### Given problem
Return the listing lines from the line containing "text Καθώς το Κ αυξάνεται στο" up to and including the line containing "text Συμπερασματα: [118, 863, 1122, 889]", repeated verbatim.

***

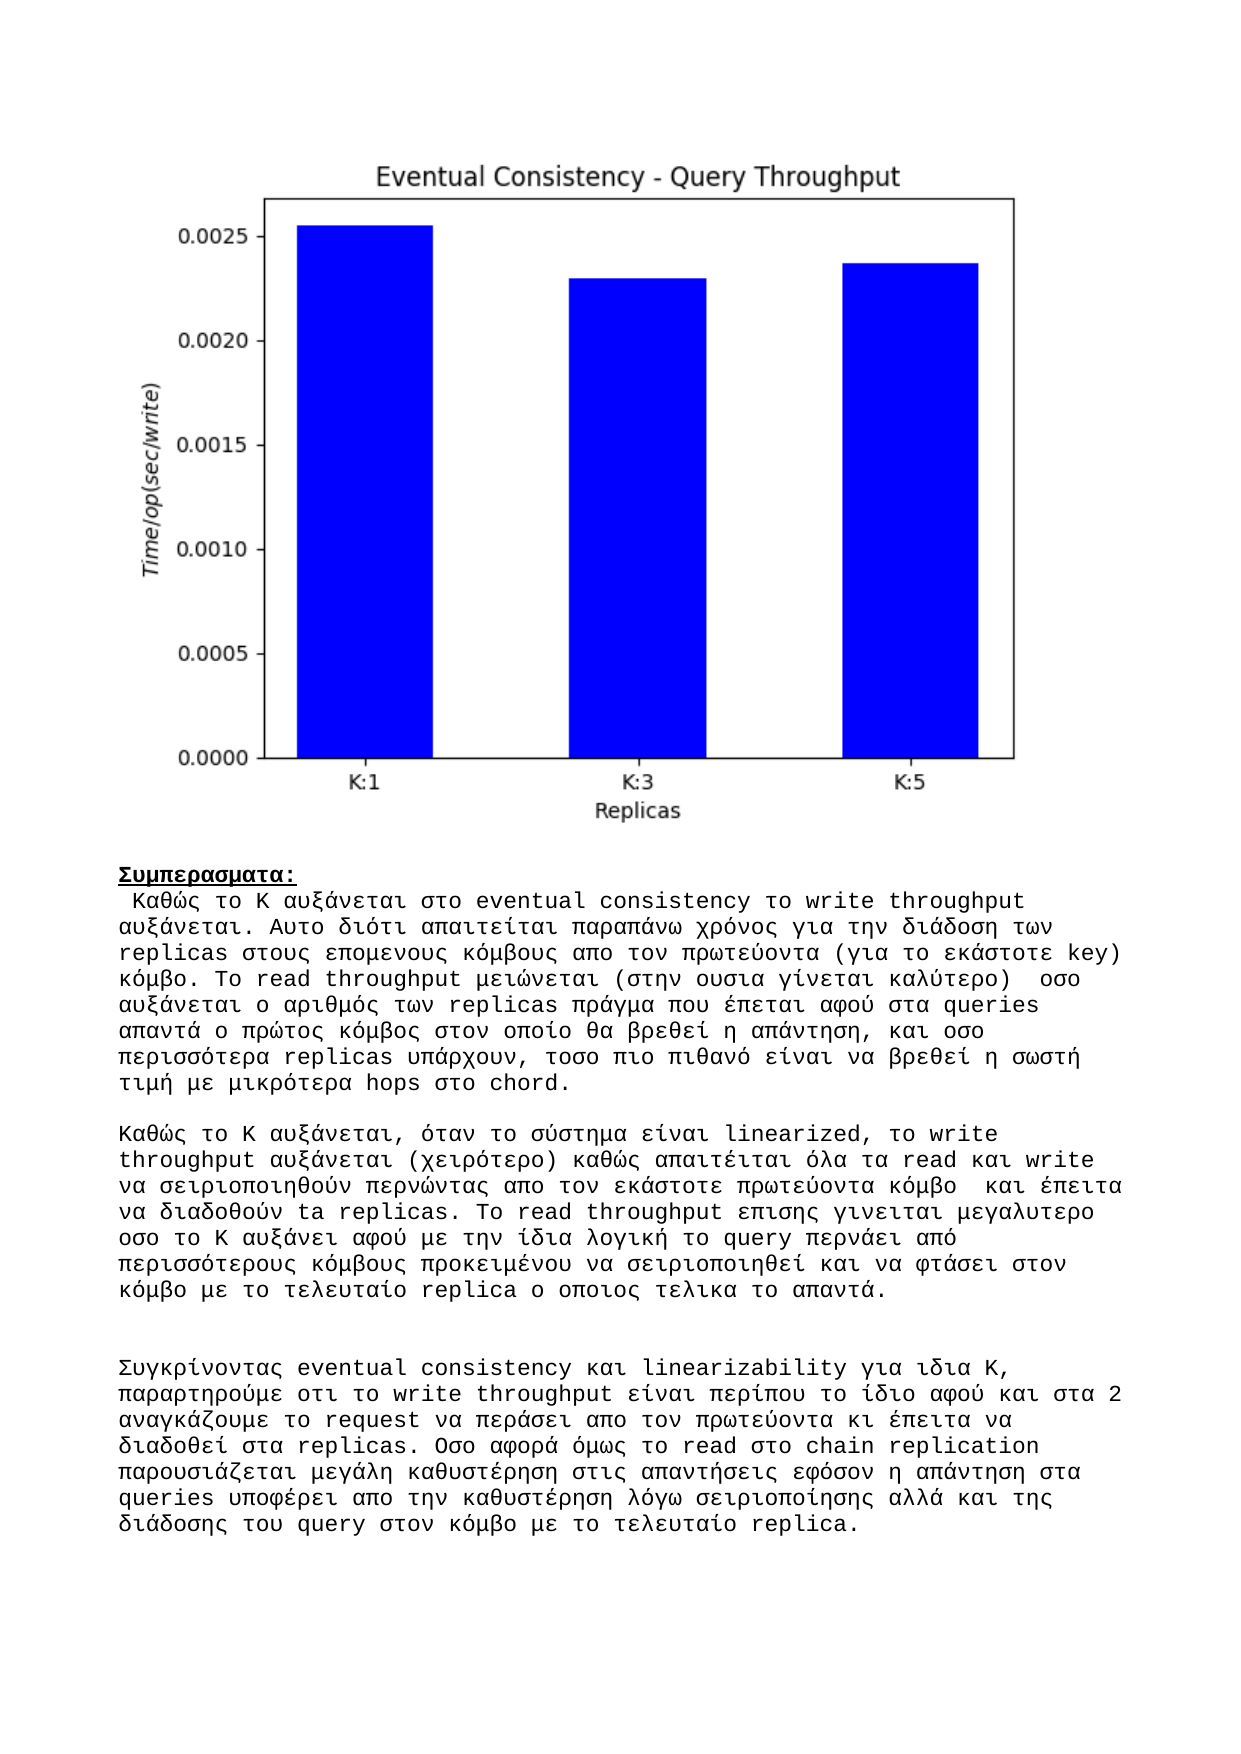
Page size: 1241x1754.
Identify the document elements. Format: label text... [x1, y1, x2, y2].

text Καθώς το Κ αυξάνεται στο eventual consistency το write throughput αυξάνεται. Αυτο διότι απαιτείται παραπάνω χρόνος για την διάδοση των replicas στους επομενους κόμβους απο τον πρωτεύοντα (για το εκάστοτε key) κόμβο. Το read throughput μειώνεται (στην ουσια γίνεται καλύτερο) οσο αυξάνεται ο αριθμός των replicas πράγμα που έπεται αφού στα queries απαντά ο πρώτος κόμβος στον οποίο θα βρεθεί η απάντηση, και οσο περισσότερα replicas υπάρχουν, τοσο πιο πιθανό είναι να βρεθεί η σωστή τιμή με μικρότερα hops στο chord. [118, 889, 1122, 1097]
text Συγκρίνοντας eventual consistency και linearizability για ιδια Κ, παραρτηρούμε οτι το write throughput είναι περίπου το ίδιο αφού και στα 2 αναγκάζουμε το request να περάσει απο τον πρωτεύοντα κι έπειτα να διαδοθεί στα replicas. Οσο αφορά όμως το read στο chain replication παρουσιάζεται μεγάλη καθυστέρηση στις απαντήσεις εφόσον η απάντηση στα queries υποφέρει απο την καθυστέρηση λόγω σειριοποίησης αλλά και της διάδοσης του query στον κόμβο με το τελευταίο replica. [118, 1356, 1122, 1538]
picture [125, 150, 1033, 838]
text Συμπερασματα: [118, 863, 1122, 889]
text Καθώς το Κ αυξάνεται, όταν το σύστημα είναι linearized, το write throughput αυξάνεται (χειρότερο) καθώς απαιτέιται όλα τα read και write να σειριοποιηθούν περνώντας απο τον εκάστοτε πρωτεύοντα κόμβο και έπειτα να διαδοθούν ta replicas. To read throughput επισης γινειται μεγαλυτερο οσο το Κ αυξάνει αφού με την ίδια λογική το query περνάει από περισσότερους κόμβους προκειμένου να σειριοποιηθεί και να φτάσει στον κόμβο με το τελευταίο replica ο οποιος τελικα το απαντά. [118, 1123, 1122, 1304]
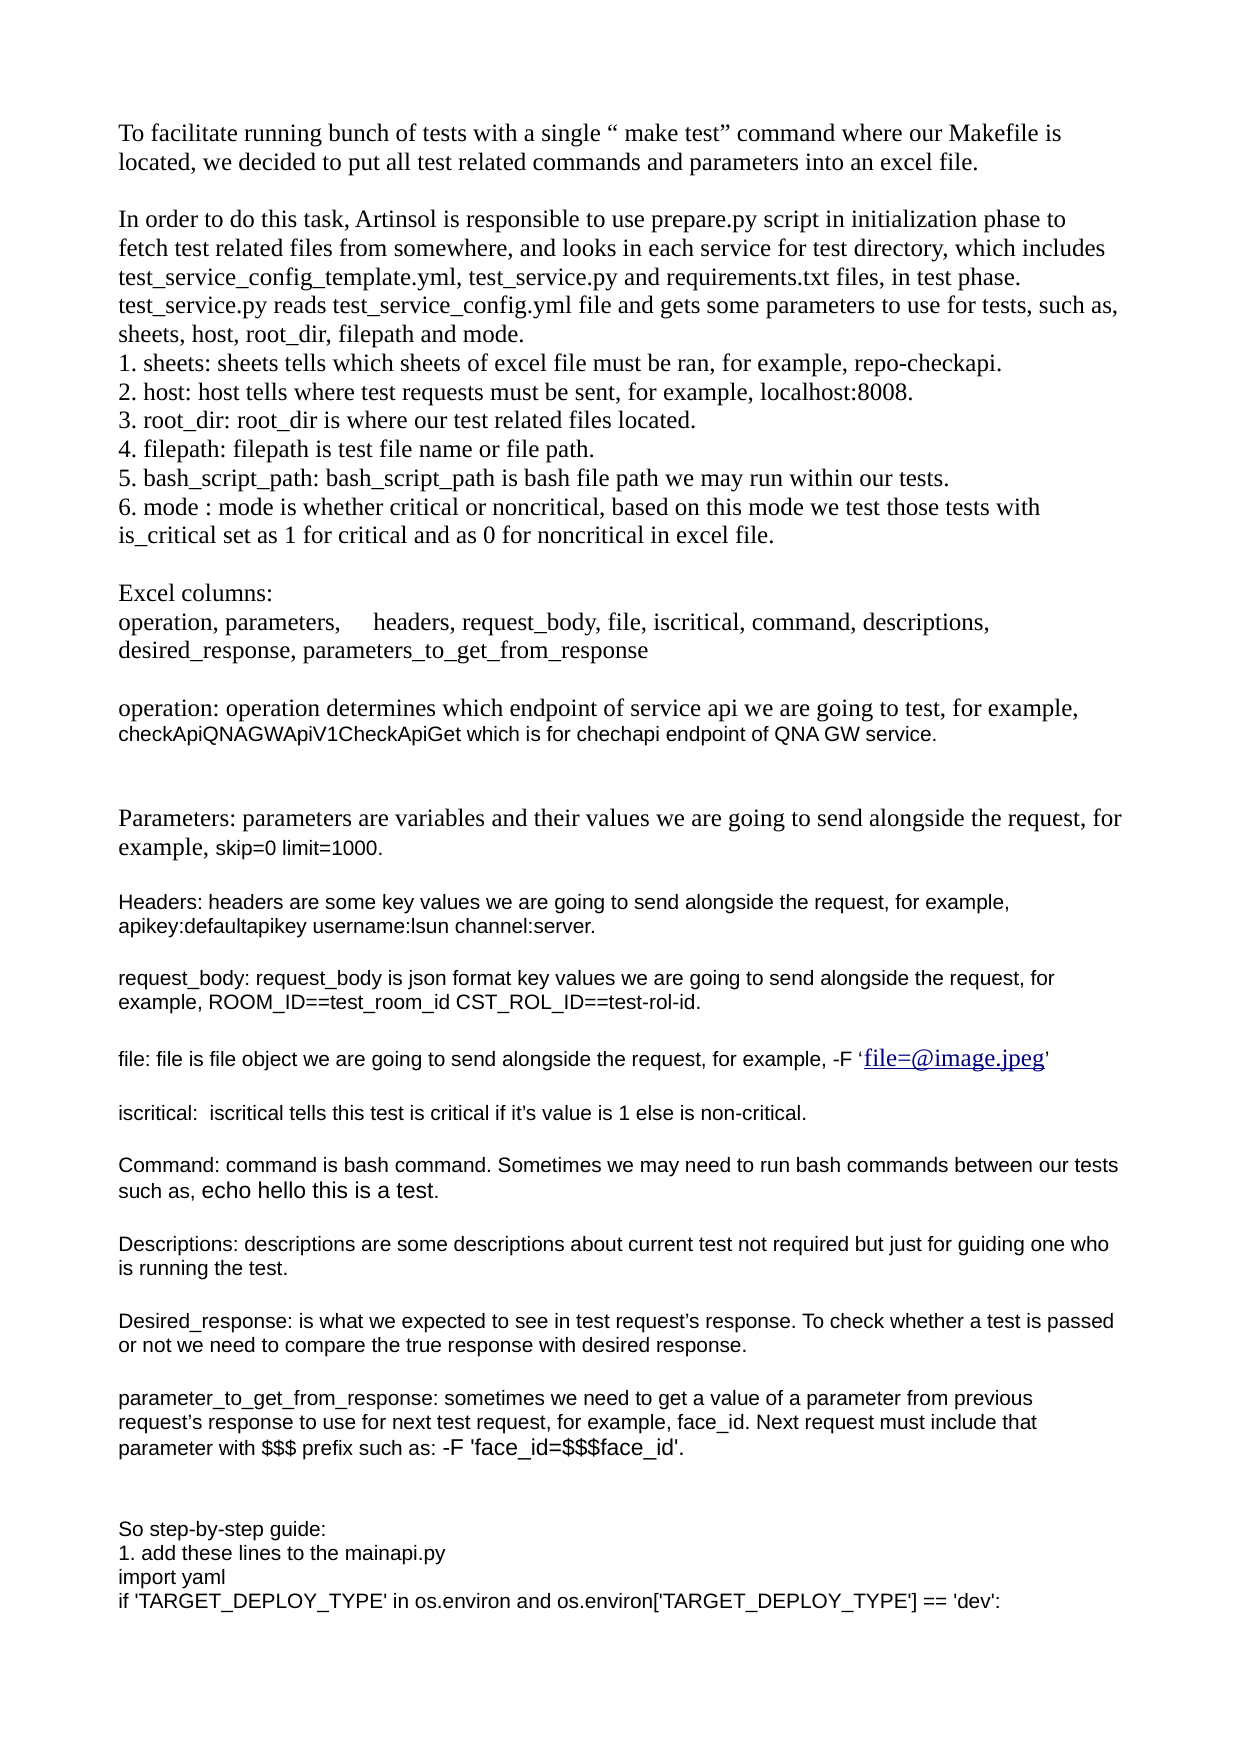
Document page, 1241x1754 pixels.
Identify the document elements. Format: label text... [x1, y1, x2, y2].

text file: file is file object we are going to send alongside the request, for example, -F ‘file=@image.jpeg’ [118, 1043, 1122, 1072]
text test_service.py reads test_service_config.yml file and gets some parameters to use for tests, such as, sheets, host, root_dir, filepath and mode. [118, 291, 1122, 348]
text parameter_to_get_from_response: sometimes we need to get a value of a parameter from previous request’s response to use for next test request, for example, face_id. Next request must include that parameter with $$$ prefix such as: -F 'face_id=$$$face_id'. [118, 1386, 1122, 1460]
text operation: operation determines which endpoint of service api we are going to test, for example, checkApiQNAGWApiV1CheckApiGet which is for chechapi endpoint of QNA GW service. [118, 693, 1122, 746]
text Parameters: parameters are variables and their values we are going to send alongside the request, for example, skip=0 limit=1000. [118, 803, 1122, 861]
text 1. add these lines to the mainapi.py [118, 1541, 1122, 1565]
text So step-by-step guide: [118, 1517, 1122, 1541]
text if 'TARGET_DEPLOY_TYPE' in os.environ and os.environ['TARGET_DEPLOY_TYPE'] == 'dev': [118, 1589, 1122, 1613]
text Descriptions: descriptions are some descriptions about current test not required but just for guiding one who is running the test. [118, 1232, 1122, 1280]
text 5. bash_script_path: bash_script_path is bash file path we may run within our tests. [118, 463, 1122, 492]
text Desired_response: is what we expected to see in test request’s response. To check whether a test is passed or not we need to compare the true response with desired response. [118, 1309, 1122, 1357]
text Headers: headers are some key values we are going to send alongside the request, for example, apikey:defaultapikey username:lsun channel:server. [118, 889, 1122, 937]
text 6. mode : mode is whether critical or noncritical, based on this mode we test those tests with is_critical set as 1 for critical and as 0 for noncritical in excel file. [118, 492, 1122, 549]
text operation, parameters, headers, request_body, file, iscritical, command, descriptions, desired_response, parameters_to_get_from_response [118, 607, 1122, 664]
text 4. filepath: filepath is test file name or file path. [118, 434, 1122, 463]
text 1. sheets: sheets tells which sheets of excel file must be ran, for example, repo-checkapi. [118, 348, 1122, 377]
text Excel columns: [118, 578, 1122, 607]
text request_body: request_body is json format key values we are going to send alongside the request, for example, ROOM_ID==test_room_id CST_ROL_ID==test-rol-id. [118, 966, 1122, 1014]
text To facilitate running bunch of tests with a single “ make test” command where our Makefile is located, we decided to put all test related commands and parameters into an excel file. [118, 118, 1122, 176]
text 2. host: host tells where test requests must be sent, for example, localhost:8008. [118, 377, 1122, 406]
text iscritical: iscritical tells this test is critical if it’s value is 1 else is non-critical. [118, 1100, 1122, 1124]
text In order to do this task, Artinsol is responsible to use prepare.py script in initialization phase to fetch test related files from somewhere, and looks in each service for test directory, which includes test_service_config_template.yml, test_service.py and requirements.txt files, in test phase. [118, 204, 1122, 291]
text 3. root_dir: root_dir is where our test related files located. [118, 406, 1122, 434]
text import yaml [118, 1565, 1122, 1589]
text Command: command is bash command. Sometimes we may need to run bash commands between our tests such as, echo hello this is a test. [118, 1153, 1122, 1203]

***

### Complete output
text Καθώς το Κ αυξάνεται στο eventual consistency το write throughput αυξάνεται. Αυτο διότι απαιτείται παραπάνω χρόνος για την διάδοση των replicas στους επομενους κόμβους απο τον πρωτεύοντα (για το εκάστοτε key) κόμβο. Το read throughput μειώνεται (στην ουσια γίνεται καλύτερο) οσο αυξάνεται ο αριθμός των replicas πράγμα που έπεται αφού στα queries απαντά ο πρώτος κόμβος στον οποίο θα βρεθεί η απάντηση, και οσο περισσότερα replicas υπάρχουν, τοσο πιο πιθανό είναι να βρεθεί η σωστή τιμή με μικρότερα hops στο chord. [118, 889, 1122, 1097]
text Συγκρίνοντας eventual consistency και linearizability για ιδια Κ, παραρτηρούμε οτι το write throughput είναι περίπου το ίδιο αφού και στα 2 αναγκάζουμε το request να περάσει απο τον πρωτεύοντα κι έπειτα να διαδοθεί στα replicas. Οσο αφορά όμως το read στο chain replication παρουσιάζεται μεγάλη καθυστέρηση στις απαντήσεις εφόσον η απάντηση στα queries υποφέρει απο την καθυστέρηση λόγω σειριοποίησης αλλά και της διάδοσης του query στον κόμβο με το τελευταίο replica. [118, 1356, 1122, 1538]
picture [125, 150, 1033, 838]
text Συμπερασματα: [118, 863, 1122, 889]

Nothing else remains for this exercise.